Techniques for Avoiding Headaches from Your AC
When you feel that your air conditioner is causing you a headache or migraine, you need to take a few actions. The following described actions will help to maintain your AC’s efficiency and reduce headache risk.
- Use an Air Purifier Insides
Even if you attempt to improve the air quality, your home could still contain pollutants. A home air purifier is a must if you are very allergic-sensitive. Most airborne particles are removed by the device, leaving you with clean air to breathe. Small and large, whole-home air purifiers are both available. Think about your needs and the size of your home before making a purchase.
- Use a Humidifier
A humidifier can help your home’s air if it’s too dry. The device reduces the likelihood of dehydration by adding moisture back into the air. Use a humidifier, though, only if you’re positive that your house is dry. You need to strike the appropriate balance since too much humidity is also a problem. You can discuss selecting the ideal humidifier for your home with your HVAC professional.
- Set Up a Repair
If your AC is overly noisy and giving you headaches, you should get in touch with a professional. A noisy air conditioner is a warning indication that should not be disregarded. Call a professional out if you hear screeching, clanking, or pounding coming from your air conditioner. If you don’t fix your system, the noise and problems will continue. The issue is probably going to get worse. A simple HVAC repair could suddenly require a total replacement.

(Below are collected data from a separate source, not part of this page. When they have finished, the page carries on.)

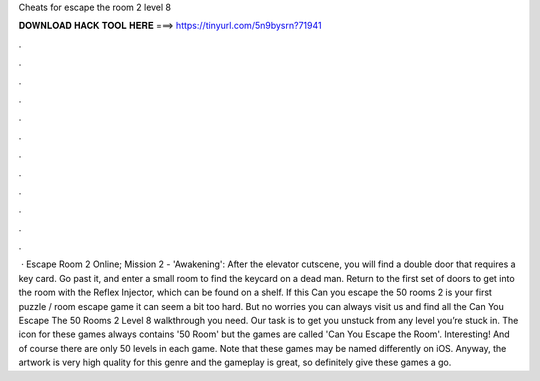 Cheats for escape the room 2 level 8

𝐃𝐎𝐖𝐍𝐋𝐎𝐀𝐃 𝐇𝐀𝐂𝐊 𝐓𝐎𝐎𝐋 𝐇𝐄𝐑𝐄 ===> https://tinyurl.com/5n9bysrn?71941

.

.

.

.

.

.

.

.

.

.

.

.

 · Escape Room 2 Online; Mission 2 - 'Awakening': After the elevator cutscene, you will find a double door that requires a key card. Go past it, and enter a small room to find the keycard on a dead man. Return to the first set of doors to get into the room with the Reflex Injector, which can be found on a shelf. If this Can you escape the 50 rooms 2 is your first puzzle / room escape game it can seem a bit too hard. But no worries you can always visit us and find all the Can You Escape The 50 Rooms 2 Level 8 walkthrough you need. Our task is to get you unstuck from any level you’re stuck in. The icon for these games always contains '50 Room' but the games are called 'Can You Escape the Room'. Interesting! And of course there are only 50 levels in each game. Note that these games may be named differently on iOS. Anyway, the artwork is very high quality for this genre and the gameplay is great, so definitely give these games a go.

- Use Filters And Replace Them On A Regular Basis.
You can prevent allergens from entering your home by installing filters in your vents. If you don’t take action, pollen and dander will travel through your system and into your home’s indoor air, thus impacting your home air quality. The requirement for filter replacement arises as a result of dirt buildup over time. At the very least, replace all the filters with new ones every few months.

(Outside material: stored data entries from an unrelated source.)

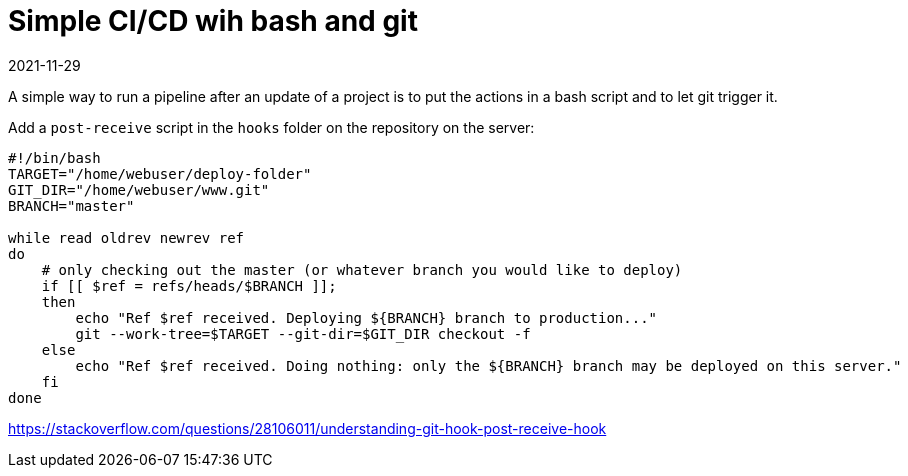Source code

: = Simple CI/CD wih bash and git
2021-11-29
:tags: public, bash, git, en


A simple way to run a pipeline after an update of a project is to put the actions in a bash script and to let git trigger it. 

Add a `post-receive` script in the `hooks` folder on the repository on the server:

----
#!/bin/bash
TARGET="/home/webuser/deploy-folder"
GIT_DIR="/home/webuser/www.git"
BRANCH="master"

while read oldrev newrev ref
do
    # only checking out the master (or whatever branch you would like to deploy)
    if [[ $ref = refs/heads/$BRANCH ]];
    then
        echo "Ref $ref received. Deploying ${BRANCH} branch to production..."
        git --work-tree=$TARGET --git-dir=$GIT_DIR checkout -f
    else
        echo "Ref $ref received. Doing nothing: only the ${BRANCH} branch may be deployed on this server."
    fi
done
----

https://stackoverflow.com/questions/28106011/understanding-git-hook-post-receive-hook
[Source]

- Avoid Freezing It Too Much
Many of you love to relax in a cold environment, but no matter how much you might enjoy the cold, don’t keep your air conditioner at 63 degrees. The low setting not only gives you headaches but also forces your AC to work harder than it has to. Excessive use will necessitate more maintenance and reduce the life of your AC.
- Schedule Air Duct Cleaning
Your air will get polluted as a result of clogged air ducts. The best thing to do is to schedule air duct cleaning every three to five years, depending upon your usage. As of now, we have understood that we all need air duct cleaning for healthy living! Remember to hire professional air duct cleaning services for duct cleaning for effective results.
How Can You Improve Your Indoor Home Air Quality?
- Reduce dust, mold spores, and biological contaminants by professionally cleaning carpets, rugs, upholstery, and air ducts.
- Clean with natural, eco-friendly products rather than chemicals, which can linger in a house for a long time and deteriorate indoor home air quality.
- Keeping indoor plants and utilizing ventilation fans in the bathroom and kitchen can help eliminate VOCs from the air.
- Keeping food away from pests is important. To remind you, cockroach droppings are especially allergenic.
- Natural sunshine can destroy a variety of airborne pollutants. However, many people keep their curtains down to maintain privacy, block out extra light, or prevent damage to wood floors. Increasing the amount of light in a room is a great step towards better indoor air quality.
- Before bringing brand-new carpeting into your home, request that the installer let the carpets air out for a day or two. This will allow the VOCs time to disperse.
There are many reasons for headaches or migraines, and poor air quality indoors is one of them. How long the headache persists and how frequently it occurs depends upon the concentration of air pollutants in the indoor air. Pollution inside and outdoors is detrimental to human health. While you cannot combat pollution outdoors on your own, you can combat indoor air pollution through regular air duct cleaning.